---------- Task data ----------
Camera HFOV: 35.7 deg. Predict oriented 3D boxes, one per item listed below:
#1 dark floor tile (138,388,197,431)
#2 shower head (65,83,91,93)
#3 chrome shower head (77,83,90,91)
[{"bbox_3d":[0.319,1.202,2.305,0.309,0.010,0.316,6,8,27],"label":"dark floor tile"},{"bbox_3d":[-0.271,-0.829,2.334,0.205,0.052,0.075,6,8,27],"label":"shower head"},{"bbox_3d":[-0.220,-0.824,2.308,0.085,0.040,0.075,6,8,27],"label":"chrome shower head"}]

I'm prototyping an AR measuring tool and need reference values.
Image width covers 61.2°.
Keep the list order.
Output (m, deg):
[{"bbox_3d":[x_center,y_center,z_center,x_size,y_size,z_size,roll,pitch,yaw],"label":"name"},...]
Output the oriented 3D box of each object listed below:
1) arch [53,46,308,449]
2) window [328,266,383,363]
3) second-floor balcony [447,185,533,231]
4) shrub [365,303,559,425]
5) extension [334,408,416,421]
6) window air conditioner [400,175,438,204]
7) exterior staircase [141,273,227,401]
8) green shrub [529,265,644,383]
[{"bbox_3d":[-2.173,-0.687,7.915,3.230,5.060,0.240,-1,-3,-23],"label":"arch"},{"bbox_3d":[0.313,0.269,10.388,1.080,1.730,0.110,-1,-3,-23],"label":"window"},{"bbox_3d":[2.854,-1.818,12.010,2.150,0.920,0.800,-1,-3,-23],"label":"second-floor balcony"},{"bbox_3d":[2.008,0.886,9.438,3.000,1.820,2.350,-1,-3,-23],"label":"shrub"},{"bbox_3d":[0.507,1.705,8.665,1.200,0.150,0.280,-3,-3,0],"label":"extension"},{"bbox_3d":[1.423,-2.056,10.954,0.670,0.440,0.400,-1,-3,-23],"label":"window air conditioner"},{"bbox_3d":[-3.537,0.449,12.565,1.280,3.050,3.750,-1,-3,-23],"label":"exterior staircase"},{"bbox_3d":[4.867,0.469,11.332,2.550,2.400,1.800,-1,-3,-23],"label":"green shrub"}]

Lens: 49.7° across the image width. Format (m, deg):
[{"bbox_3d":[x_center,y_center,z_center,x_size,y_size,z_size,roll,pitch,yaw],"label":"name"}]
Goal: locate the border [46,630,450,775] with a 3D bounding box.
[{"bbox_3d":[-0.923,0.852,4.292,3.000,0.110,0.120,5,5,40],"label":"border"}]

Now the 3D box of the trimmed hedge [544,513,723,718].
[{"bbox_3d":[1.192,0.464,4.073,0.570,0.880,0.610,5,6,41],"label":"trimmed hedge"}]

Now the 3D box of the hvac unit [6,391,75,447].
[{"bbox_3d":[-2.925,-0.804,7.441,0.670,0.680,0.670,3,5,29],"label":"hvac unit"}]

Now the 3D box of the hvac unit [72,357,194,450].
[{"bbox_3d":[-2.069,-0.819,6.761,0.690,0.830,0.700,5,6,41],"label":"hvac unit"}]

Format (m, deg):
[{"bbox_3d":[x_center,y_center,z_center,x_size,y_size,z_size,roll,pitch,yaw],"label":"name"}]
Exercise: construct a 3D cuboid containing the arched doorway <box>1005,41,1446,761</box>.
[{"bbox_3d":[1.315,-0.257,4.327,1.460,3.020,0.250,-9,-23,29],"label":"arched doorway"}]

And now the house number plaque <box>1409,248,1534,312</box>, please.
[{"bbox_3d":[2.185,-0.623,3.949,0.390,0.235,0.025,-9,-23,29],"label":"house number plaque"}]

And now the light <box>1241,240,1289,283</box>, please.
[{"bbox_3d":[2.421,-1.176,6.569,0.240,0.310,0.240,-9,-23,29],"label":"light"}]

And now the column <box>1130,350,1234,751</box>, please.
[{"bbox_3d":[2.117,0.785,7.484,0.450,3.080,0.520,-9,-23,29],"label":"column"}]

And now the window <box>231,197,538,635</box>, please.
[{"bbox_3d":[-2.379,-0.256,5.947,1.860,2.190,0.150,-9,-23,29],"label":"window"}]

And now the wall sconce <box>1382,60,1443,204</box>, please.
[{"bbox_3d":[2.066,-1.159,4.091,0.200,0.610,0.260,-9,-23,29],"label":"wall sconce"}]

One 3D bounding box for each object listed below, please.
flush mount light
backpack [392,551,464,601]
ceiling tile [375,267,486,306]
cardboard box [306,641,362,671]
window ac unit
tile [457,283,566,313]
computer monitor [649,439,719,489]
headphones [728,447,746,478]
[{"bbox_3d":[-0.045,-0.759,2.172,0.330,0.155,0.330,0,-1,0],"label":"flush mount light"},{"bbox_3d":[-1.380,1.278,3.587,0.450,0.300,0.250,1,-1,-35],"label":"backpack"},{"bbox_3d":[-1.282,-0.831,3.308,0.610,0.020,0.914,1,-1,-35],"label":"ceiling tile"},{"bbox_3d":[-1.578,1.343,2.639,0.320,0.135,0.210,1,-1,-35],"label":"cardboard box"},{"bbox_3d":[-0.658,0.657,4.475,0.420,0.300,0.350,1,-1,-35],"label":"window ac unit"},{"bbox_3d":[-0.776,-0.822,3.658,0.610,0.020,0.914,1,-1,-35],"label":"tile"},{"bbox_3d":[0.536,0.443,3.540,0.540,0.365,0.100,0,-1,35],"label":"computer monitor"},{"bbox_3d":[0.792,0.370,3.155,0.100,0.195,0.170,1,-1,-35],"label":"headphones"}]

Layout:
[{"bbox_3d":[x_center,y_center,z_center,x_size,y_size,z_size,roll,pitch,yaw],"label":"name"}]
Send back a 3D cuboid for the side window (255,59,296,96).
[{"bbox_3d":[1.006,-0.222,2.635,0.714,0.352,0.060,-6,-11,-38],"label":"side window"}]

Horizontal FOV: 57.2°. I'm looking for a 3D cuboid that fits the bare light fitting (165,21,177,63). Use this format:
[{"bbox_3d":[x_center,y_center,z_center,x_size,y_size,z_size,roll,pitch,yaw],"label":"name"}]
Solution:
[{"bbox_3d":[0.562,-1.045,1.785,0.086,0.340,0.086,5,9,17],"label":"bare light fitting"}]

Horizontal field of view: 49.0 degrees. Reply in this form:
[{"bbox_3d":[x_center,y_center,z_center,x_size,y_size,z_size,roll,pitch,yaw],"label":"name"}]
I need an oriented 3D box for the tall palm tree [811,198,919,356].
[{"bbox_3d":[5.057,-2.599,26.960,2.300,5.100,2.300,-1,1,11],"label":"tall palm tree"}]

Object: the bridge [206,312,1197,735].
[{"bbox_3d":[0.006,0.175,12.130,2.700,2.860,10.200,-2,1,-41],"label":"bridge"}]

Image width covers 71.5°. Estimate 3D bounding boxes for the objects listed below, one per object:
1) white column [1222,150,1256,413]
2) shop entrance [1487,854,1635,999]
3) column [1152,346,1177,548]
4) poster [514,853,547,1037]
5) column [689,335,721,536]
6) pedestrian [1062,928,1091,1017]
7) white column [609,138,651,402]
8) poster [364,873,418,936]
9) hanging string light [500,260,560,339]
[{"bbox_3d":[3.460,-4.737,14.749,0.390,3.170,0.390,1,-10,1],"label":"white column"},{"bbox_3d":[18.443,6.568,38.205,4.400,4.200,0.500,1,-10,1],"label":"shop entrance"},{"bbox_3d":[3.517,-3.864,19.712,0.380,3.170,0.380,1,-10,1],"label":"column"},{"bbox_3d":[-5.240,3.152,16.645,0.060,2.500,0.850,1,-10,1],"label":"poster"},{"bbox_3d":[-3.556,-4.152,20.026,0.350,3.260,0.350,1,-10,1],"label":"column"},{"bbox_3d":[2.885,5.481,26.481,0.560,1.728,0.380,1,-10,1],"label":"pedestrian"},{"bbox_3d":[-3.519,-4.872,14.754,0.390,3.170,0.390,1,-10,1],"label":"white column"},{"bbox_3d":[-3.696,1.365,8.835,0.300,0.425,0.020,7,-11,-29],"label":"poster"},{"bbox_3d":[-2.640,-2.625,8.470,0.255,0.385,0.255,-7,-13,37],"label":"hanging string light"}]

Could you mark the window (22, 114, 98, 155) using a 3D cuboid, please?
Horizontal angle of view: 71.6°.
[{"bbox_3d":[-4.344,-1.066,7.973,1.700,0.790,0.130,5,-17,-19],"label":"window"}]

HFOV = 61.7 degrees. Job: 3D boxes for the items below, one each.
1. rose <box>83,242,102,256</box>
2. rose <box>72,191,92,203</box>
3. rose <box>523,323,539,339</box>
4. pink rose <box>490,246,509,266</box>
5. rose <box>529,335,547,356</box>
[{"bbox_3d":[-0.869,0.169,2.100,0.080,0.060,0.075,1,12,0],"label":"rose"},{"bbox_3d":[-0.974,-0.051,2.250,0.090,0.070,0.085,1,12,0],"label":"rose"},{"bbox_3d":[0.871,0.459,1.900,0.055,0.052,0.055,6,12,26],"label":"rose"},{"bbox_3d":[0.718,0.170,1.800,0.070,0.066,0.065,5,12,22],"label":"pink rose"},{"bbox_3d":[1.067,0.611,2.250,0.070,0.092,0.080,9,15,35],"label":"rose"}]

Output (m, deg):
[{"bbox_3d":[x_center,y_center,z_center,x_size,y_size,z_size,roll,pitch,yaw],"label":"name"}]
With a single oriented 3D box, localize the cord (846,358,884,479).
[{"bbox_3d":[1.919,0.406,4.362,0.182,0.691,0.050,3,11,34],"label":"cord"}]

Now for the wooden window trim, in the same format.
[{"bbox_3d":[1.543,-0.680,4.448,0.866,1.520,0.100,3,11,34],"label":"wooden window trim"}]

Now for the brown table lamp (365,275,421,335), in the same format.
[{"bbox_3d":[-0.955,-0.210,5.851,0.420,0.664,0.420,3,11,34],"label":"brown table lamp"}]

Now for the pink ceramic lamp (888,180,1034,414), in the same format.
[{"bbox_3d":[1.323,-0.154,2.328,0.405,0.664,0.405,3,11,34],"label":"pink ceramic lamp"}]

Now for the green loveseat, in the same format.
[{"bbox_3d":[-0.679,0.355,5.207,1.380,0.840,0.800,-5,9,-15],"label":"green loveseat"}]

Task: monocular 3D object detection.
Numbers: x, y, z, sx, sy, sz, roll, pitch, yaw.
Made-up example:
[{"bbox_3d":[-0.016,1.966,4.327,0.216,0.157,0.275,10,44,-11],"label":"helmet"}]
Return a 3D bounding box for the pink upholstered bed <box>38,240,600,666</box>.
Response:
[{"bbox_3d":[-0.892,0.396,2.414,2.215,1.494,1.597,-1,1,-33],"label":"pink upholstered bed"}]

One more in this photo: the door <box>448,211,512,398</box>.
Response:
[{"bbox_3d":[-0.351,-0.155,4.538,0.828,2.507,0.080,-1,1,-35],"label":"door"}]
----------
#### [Directions]
Pick out every line above that contains the word "shrub", and copy each of those lines in full.

#### [Answer to the problem]
4) shrub [365,303,559,425]
8) green shrub [529,265,644,383]
[{"bbox_3d":[-2.173,-0.687,7.915,3.230,5.060,0.240,-1,-3,-23],"label":"arch"},{"bbox_3d":[0.313,0.269,10.388,1.080,1.730,0.110,-1,-3,-23],"label":"window"},{"bbox_3d":[2.854,-1.818,12.010,2.150,0.920,0.800,-1,-3,-23],"label":"second-floor balcony"},{"bbox_3d":[2.008,0.886,9.438,3.000,1.820,2.350,-1,-3,-23],"label":"shrub"},{"bbox_3d":[0.507,1.705,8.665,1.200,0.150,0.280,-3,-3,0],"label":"extension"},{"bbox_3d":[1.423,-2.056,10.954,0.670,0.440,0.400,-1,-3,-23],"label":"window air conditioner"},{"bbox_3d":[-3.537,0.449,12.565,1.280,3.050,3.750,-1,-3,-23],"label":"exterior staircase"},{"bbox_3d":[4.867,0.469,11.332,2.550,2.400,1.800,-1,-3,-23],"label":"green shrub"}]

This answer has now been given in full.